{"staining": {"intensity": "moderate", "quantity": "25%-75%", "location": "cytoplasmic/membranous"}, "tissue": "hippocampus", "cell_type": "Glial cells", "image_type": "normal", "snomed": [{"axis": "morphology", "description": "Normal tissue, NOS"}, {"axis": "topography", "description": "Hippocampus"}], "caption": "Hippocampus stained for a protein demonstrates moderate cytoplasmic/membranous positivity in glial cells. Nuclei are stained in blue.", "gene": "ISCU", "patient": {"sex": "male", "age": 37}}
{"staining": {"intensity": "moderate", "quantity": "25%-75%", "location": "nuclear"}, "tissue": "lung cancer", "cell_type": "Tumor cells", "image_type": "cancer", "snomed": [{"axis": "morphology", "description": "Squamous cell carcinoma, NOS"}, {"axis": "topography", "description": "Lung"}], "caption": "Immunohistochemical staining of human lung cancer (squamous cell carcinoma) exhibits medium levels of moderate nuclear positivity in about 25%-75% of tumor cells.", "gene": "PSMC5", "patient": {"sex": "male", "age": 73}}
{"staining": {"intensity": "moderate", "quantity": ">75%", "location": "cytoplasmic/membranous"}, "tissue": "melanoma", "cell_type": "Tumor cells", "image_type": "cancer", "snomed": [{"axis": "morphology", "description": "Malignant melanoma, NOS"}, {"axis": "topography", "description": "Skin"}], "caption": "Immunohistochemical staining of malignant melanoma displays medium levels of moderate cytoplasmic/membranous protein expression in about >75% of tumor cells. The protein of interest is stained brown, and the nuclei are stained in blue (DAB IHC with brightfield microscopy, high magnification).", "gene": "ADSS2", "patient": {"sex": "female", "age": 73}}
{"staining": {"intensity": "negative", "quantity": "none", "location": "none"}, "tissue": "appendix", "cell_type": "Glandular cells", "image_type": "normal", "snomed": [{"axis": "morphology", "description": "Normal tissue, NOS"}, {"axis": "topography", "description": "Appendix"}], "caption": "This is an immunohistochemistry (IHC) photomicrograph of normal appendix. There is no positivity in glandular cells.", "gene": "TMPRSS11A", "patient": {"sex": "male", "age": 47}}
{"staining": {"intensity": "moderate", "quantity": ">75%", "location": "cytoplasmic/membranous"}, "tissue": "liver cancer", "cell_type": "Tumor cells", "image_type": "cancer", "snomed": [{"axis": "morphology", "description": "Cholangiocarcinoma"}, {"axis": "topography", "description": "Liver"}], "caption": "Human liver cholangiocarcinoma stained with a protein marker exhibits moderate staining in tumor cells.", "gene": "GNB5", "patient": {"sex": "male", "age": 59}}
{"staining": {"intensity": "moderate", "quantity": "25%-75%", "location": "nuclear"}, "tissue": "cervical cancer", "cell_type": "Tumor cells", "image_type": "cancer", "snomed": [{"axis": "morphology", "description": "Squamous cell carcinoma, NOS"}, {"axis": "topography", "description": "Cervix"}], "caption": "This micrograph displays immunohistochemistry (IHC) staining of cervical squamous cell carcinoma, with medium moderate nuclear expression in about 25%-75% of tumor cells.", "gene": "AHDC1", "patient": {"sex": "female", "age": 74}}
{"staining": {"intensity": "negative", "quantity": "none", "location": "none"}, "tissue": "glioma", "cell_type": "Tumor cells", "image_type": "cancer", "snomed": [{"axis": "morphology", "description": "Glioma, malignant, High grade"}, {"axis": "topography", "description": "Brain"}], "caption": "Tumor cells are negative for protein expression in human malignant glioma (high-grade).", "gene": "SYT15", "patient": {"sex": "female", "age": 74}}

----

• **Prompt**: In which lines of the records does the word "levels" appear? Copy each of them.

• **Result for this exercise**:
{"staining": {"intensity": "moderate", "quantity": "25%-75%", "location": "nuclear"}, "tissue": "lung cancer", "cell_type": "Tumor cells", "image_type": "cancer", "snomed": [{"axis": "morphology", "description": "Squamous cell carcinoma, NOS"}, {"axis": "topography", "description": "Lung"}], "caption": "Immunohistochemical staining of human lung cancer (squamous cell carcinoma) exhibits medium levels of moderate nuclear positivity in about 25%-75% of tumor cells.", "gene": "PSMC5", "patient": {"sex": "male", "age": 73}}
{"staining": {"intensity": "moderate", "quantity": ">75%", "location": "cytoplasmic/membranous"}, "tissue": "melanoma", "cell_type": "Tumor cells", "image_type": "cancer", "snomed": [{"axis": "morphology", "description": "Malignant melanoma, NOS"}, {"axis": "topography", "description": "Skin"}], "caption": "Immunohistochemical staining of malignant melanoma displays medium levels of moderate cytoplasmic/membranous protein expression in about >75% of tumor cells. The protein of interest is stained brown, and the nuclei are stained in blue (DAB IHC with brightfield microscopy, high magnification).", "gene": "ADSS2", "patient": {"sex": "female", "age": 73}}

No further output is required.